Genau 50 Jahre ist es jetzt her, da wurde der Weißwal im Rhein gesichtet. Zwei Rheinschiffer hatten das große Tier im Mai 1966 vor Duisburg-Neuenkamp gesichtet. Nach erfolglosen Fangversuchen schwamm der Wal damals weiter ins Landesinnere, wo er nach vier Wochen unmittelbar vor dem Bonner Regierungsgebäude auftauchte und Geschichte schrieb.

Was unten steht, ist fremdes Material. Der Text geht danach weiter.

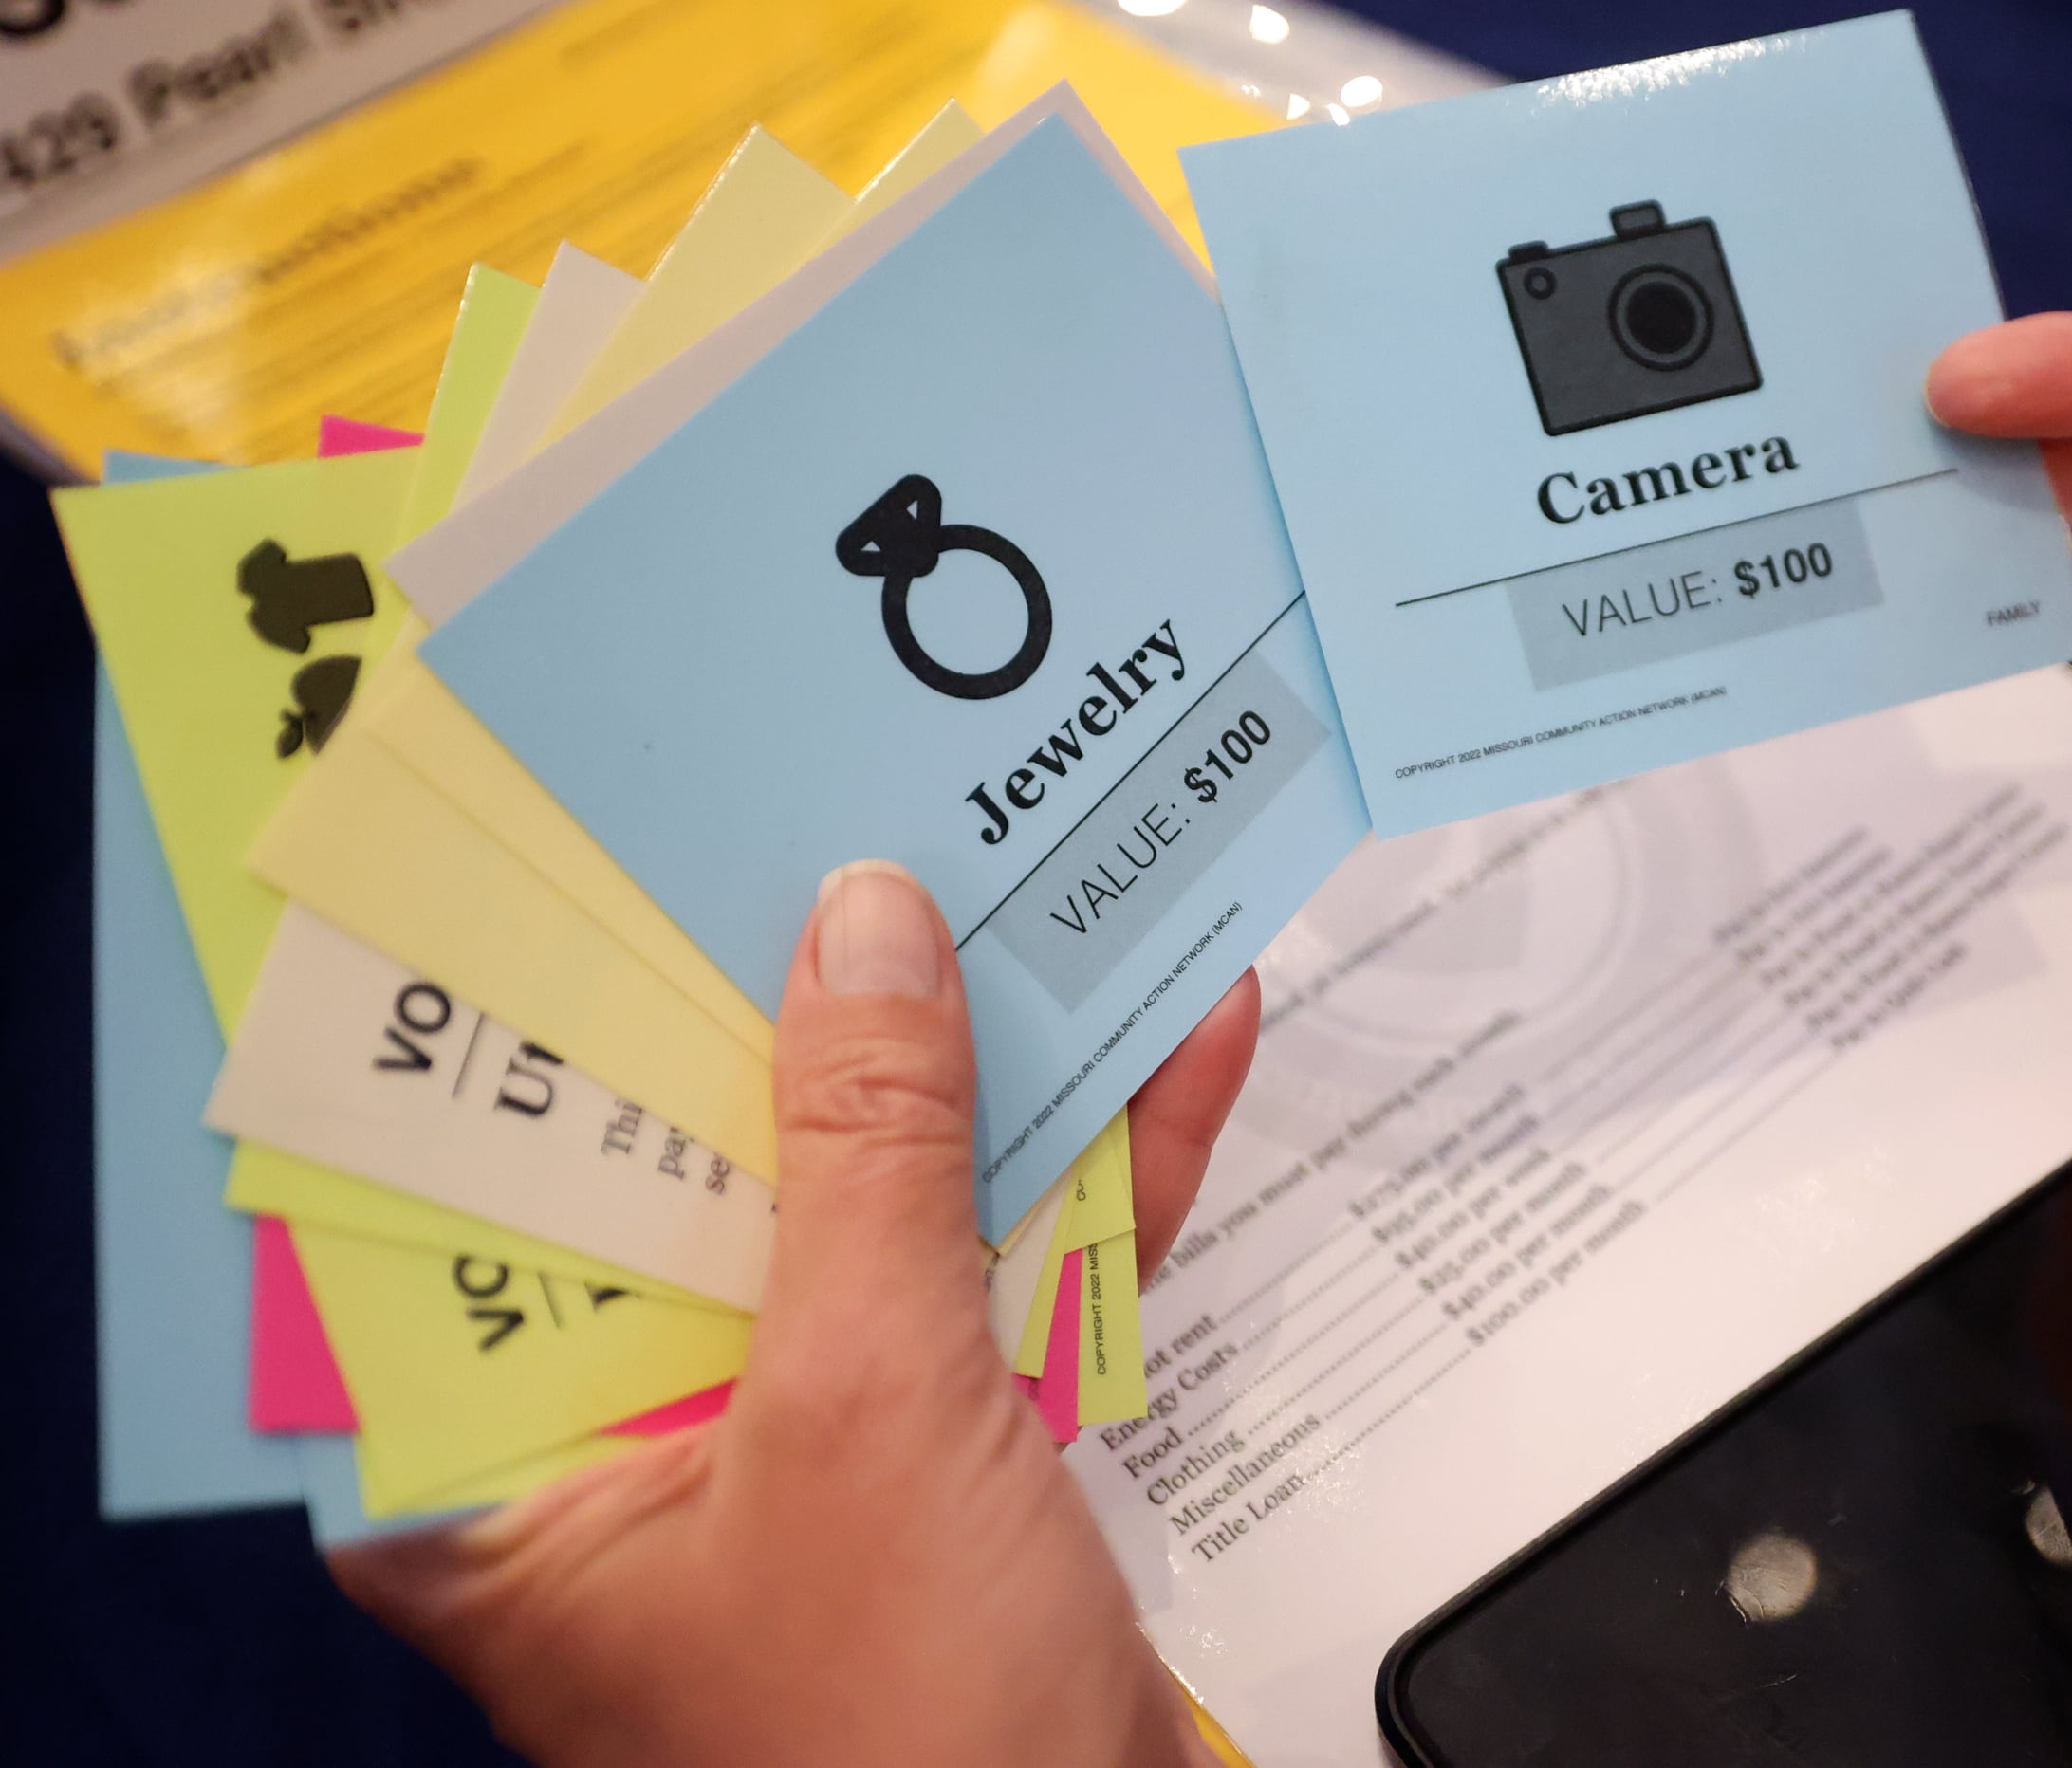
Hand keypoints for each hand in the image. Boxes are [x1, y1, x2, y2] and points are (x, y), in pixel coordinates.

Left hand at [332, 861, 1258, 1766]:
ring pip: (873, 1203)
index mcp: (509, 1473)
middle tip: (843, 819)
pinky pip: (1004, 1274)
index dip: (531, 1018)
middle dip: (792, 1003)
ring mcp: (805, 1438)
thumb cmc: (904, 1752)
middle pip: (697, 1169)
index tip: (592, 858)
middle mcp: (637, 1443)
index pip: (470, 1195)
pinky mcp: (946, 1448)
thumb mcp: (867, 1414)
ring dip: (975, 1066)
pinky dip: (1093, 1173)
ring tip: (1034, 882)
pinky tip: (1178, 1042)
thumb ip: (867, 1160)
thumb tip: (865, 934)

Ein halbes Jahrhundert später ist das ungewöhnliche Ereignis bei den Duisburgern noch immer präsent. Künstler Jörg Mazur setzte dem Tier ein Denkmal. Seine Skulptur „Rhineheart“ taucht nun zum zweiten Mal im Museum der Deutschen Binnenschifffahrt in Ruhrort auf. Das Foyer des Museums war zuvor eine der ersten Stationen gewesen, an denen der Bildhauer seine Idee auch präsentiert hatte.

Begonnen hatte Mazur mit der Arbeit an der Wal Büste im letzten Jahr. Im Rahmen der 36. Duisburger Akzente zum Thema „Heimat“ nahm er sich des Wales als Symbol an. Das besondere: Es waren damals die Pressefotos und Berichte des mit Altöl verdreckten Weißwals, die auch die starke Verschmutzung des Rheins in den Fokus von Politik und Öffentlichkeit brachten. „Der Rheinwal liefert eine märchenhafte Metapher für unseren Umgang mit der Natur“, erklärt Jörg Mazur seine Faszination für das Thema. „Ohne Worte hat er den Blick aufs Wesentliche geschärft und tausende Menschen bewegt.“

Die mittlerweile vollendete Wal-Büste, die nun oberflächenveredelt vor dem niederländischen Lastensegler „De Goede Verwachting“ in der ehemaligen Herrenschwimmhalle auftaucht, soll noch vergrößert und in Bronze gegossen werden. „Rhineheart“ soll ein nachhaltiges und freundliches Symbol für den Umweltschutz werden, sobald die Finanzierung des Abgusses gesichert und die Frage des Standortes geklärt ist. Als Wahrzeichen soll das Wal-Denkmal die Geschichte lebendig halten und einen optimistischen Blick in die Zukunft wagen.

Pünktlich zum 50. Jubiläum der Wal-Geschichte sind im Museum dazu auch ein Plakat und eine Postkarte erhältlich.